Portanto, nada de saírem dos quartos ou da área de serviço.
-Sim, senhora- a doméstica se
retira.
-Valentina, quer ter a
bondade de me acompanhar até o escritório?
-Claro- pega a bolsa.
-Não se preocupe, os
empregados são de confiança. Ninguém vai roubá-la.
-Está bem- ambas entram no
escritório de Plínio assim que Virna larga a bolsa novamente. Noêmia fecha a
porta.
-Sente-se, querida.
-Eu estranhei sua ligação.
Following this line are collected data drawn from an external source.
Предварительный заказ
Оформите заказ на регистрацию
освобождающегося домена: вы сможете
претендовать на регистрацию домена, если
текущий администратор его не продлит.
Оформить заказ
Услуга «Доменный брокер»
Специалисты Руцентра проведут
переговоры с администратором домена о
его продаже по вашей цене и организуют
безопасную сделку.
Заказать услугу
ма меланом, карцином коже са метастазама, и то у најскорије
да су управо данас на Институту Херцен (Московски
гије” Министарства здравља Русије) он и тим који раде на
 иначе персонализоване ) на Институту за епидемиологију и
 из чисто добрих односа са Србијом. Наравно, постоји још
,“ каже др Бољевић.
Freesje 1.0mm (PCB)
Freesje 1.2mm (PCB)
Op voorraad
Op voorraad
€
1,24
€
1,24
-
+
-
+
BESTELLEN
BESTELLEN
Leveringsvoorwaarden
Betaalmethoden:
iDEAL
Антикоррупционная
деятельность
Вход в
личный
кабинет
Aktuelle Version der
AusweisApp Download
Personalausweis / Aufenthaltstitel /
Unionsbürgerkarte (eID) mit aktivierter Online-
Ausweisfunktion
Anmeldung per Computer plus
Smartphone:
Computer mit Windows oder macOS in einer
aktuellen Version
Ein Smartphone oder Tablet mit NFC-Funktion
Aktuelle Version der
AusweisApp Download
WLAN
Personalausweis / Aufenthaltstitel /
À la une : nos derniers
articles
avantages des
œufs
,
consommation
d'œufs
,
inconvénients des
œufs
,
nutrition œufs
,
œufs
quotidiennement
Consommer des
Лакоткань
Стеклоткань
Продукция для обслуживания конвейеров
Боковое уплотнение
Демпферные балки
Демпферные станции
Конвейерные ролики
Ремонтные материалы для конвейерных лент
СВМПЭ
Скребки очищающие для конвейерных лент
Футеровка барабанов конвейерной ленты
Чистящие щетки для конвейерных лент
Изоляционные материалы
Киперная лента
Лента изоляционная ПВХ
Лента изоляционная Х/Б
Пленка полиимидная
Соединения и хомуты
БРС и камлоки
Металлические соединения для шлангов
Só
vim porque disse que queria falar sobre o Bruno. Aliás, quem é a senhora?
-Nós já nos vimos quando
houve aquele episódio lamentável do aborto da Giovanna, que culminou na
internação do Bruno numa clínica psiquiátrica.
-Sim, agora eu me recordo. A
senhora deve ser a governanta que o criou como um filho.
-Está muito bem informada
sobre mim, não é mesmo?- Virna empalidece- Como sabe disso?
-Sei de tudo sobre o Bruno
desde que começaram as investigações sobre a morte da minha irmã. A moça que
trabalhava com aquele... Com o seu protegido.
-Valentina, eu vou direto ao
assunto.
-Por favor.
-Está vendo isso aqui?-
mostra um talão de cheques.
-Não sou cega, minha senhora.
Pare de me enrolar.
-Ótimo! Me diga o seu preço.
-Como é?
-Quanto você quer que eu te
pague pra retirar a acusação que você fez contra o Bruno?